Task to carry out => Transcribe exactly, and only, the lines from the one containing "(511, 396) = (559, 376): floor" through the end of the entries below, leaving the pictures out.

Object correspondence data
__________________________________________________

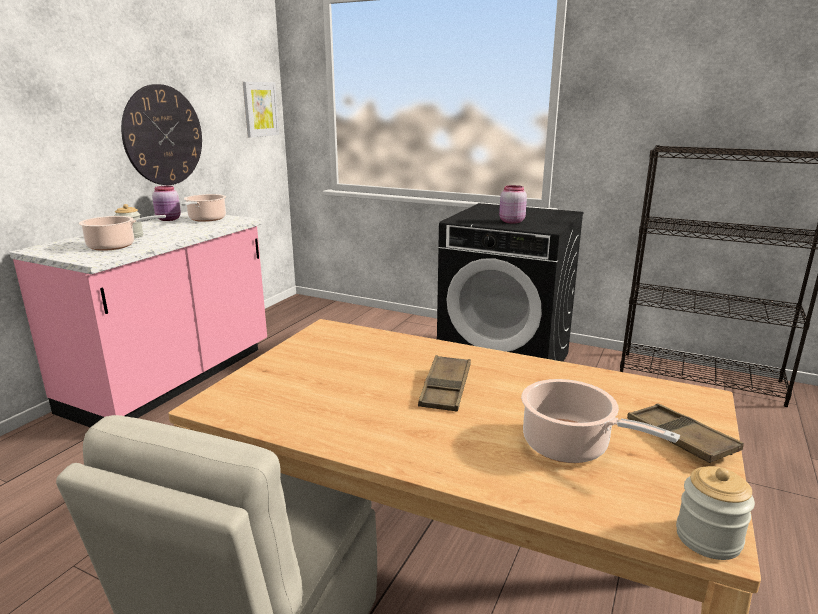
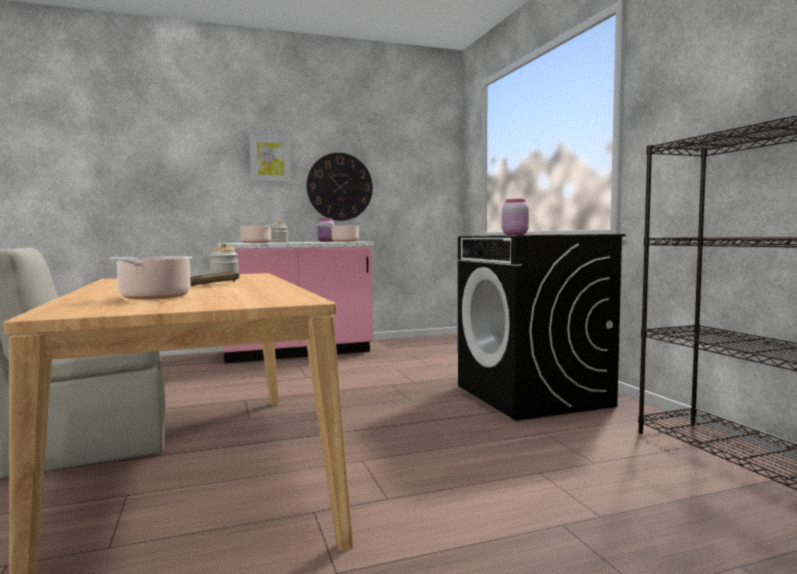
camera: 45 degrees right, 15 degrees down
(260, 109) = (435, 174): picture -> picture (270, 159)
(680, 438) = (206, 303): brown tray -> none
(708, 538) = (51, 314): jar -> jar (225, 280)

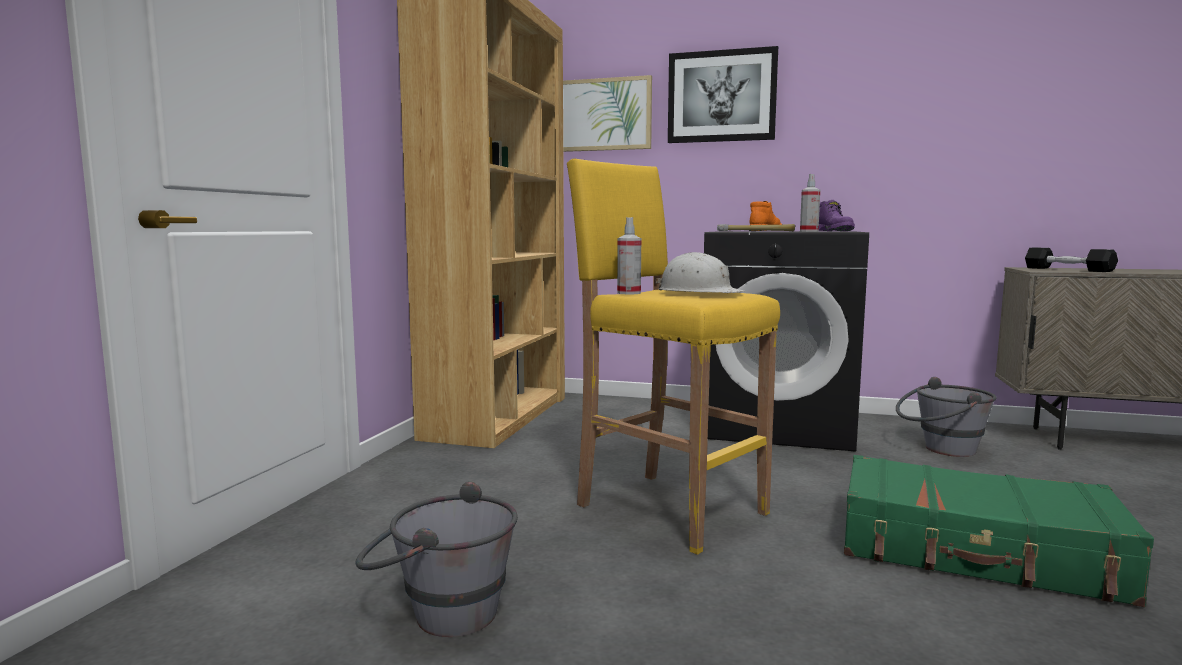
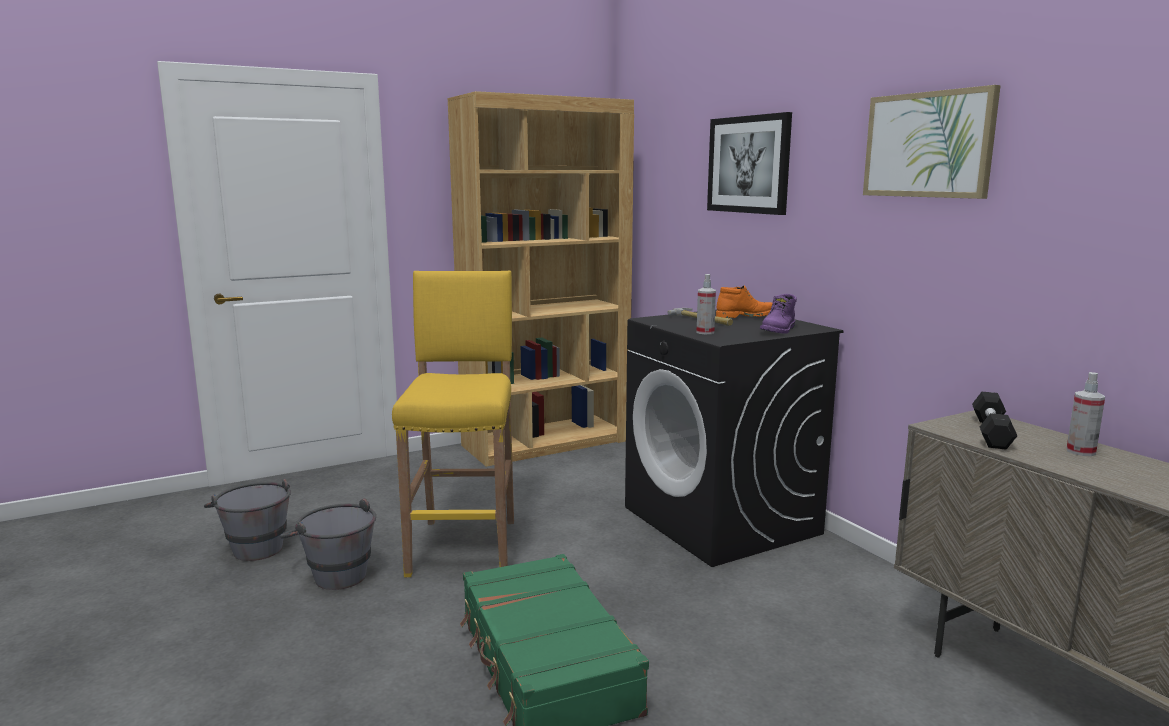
camera: 45 degrees right, 5 degrees up
(604, 115) = (672, 177): picture -> picture (928, 145)
(629, 293) = (434, 376): spray bottle -> spray bottle (1080, 451)
(698, 292) = (468, 385): white hard hat -> none
(941, 450) = (796, 599): grey bucket -> grey bucket (333, 574)

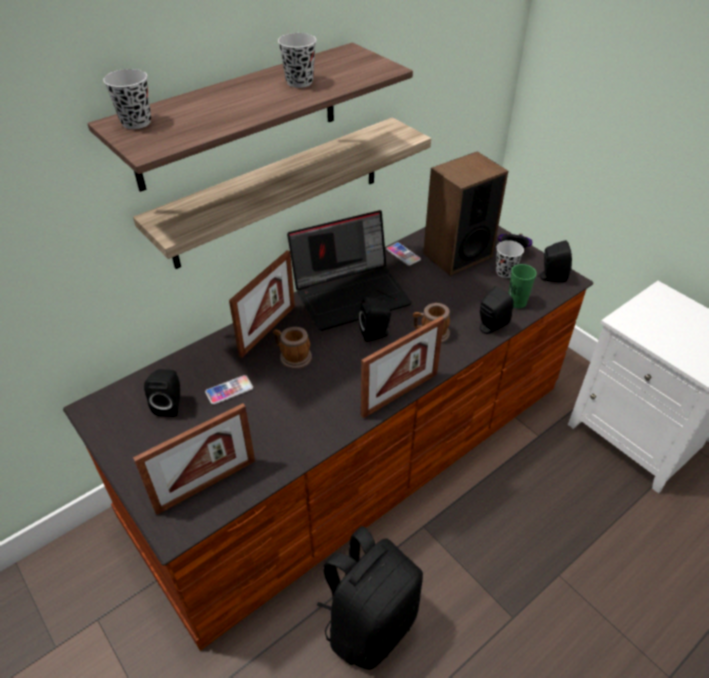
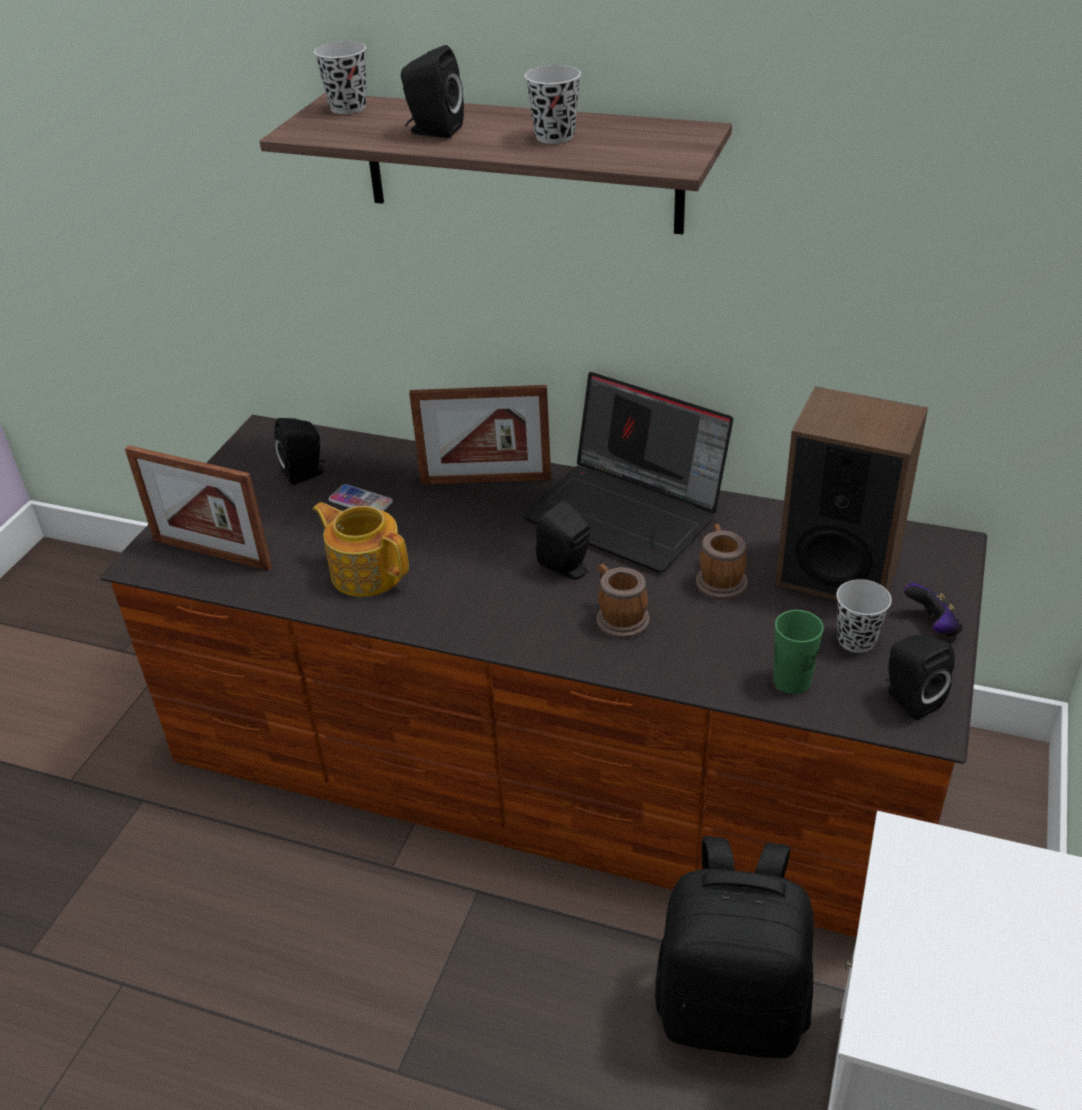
camera: 60 degrees right, 5 degrees down
(279, 192) = (578, 302): shelf -> none
(292, 357) = (457, 520): mug -> mug (719, 579)
(302, 414) = (367, 572): none -> teapot
(369, 623) = (292, 901): black backpack -> black backpack (732, 1008)
(400, 394) = (470, 638): picture frame -> none
(403, 254) = (770, 521): phone -> none
(490, 326) = (698, 672): black speaker -> black speaker (433, 131)

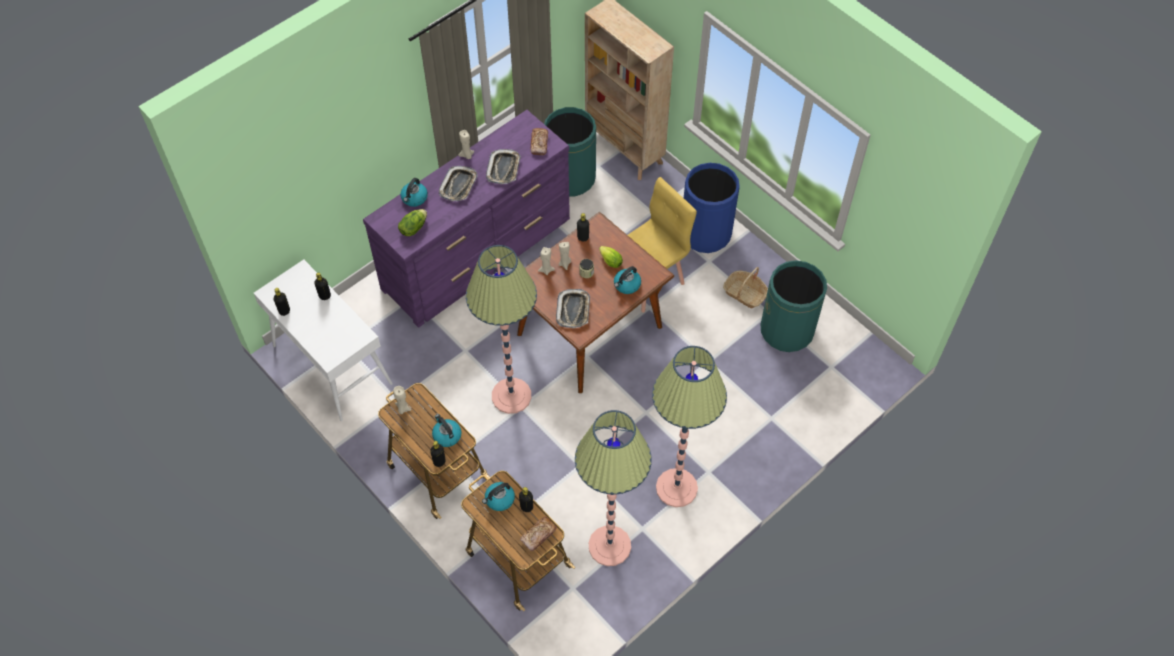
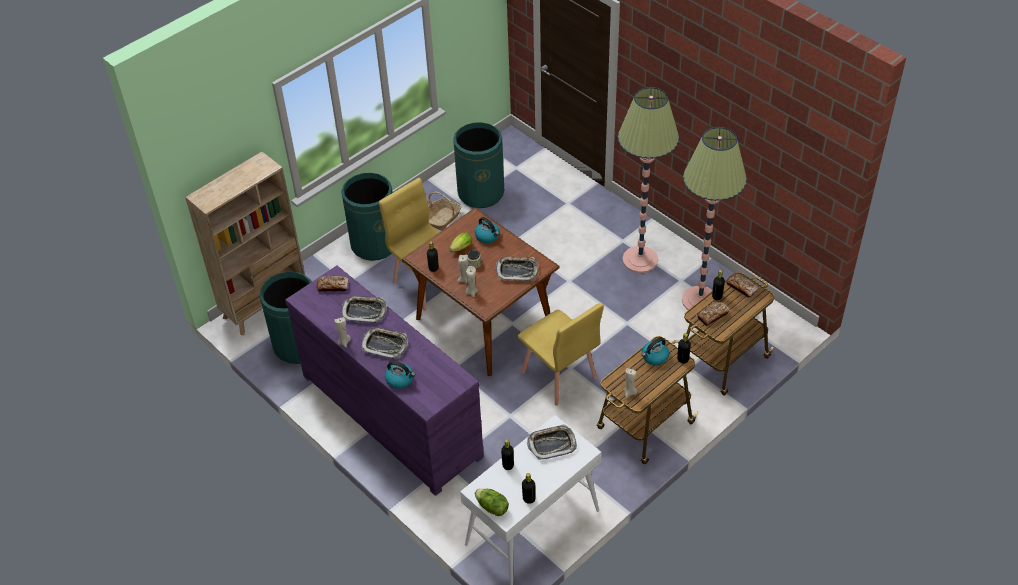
camera: 90 degrees left, 10 degrees down
(342, 332) = (552, 444): none -> tray
(413, 228) = (439, 377): lettuce -> lettuce (492, 508)
(499, 500) = (713, 315): kettle -> bread
(511, 396) = (559, 376): floor lamp -> yellow chair
(706, 233) = (374, 244): blue trash can -> green trash can

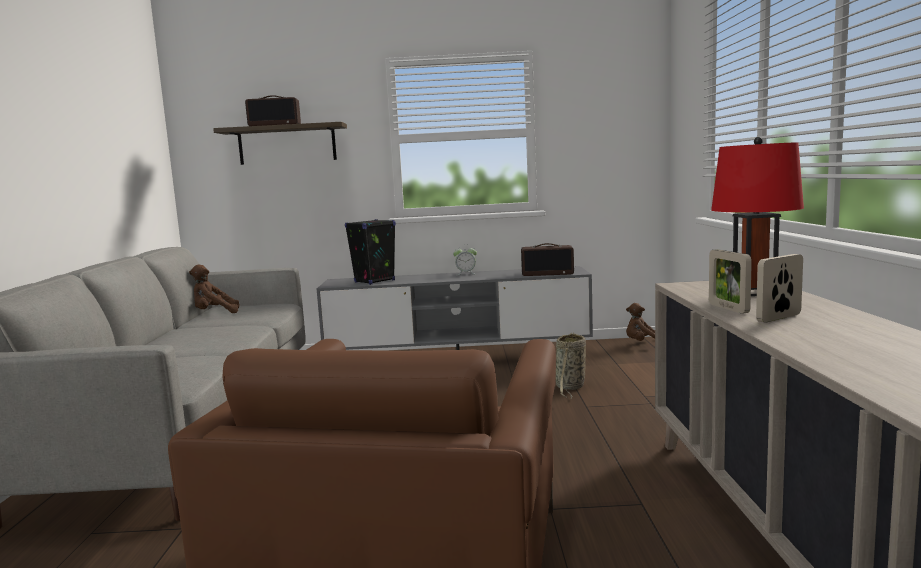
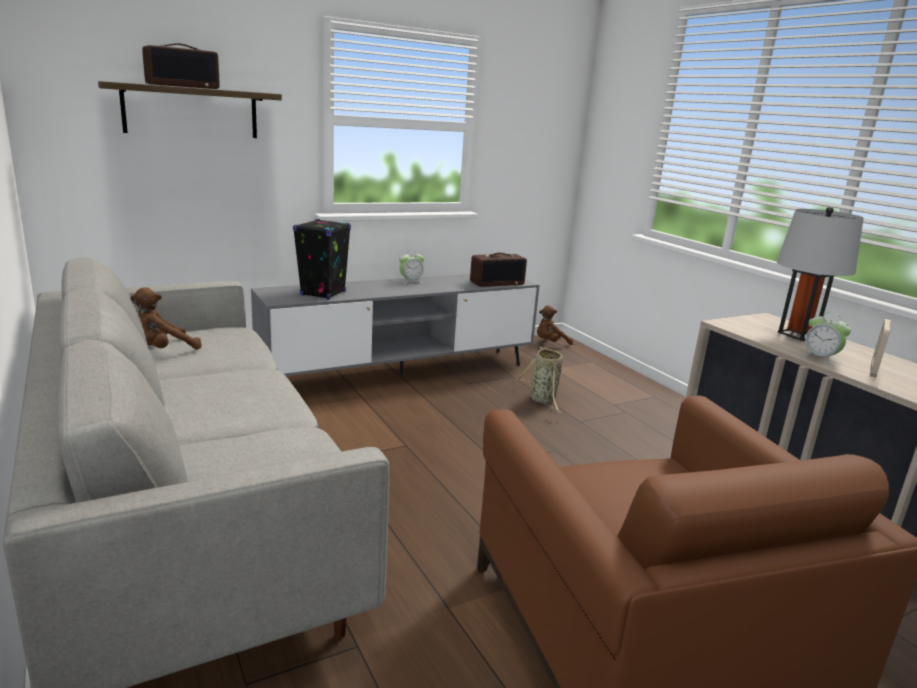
camera: 30 degrees left, 10 degrees up
(728, 308) = (820, 358): picture frame -> alarm clock
(753, 292) = (797, 335): red table lamp -> grey table lamp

__________________________________________________

Exercise solution =>
(511, 396) = (559, 376): floor lamp -> yellow chair
(706, 233) = (374, 244): blue trash can -> green trash can

camera: 30 degrees left, 10 degrees up
(728, 308) = (820, 358): picture frame -> alarm clock
(753, 292) = (797, 335): red table lamp -> grey table lamp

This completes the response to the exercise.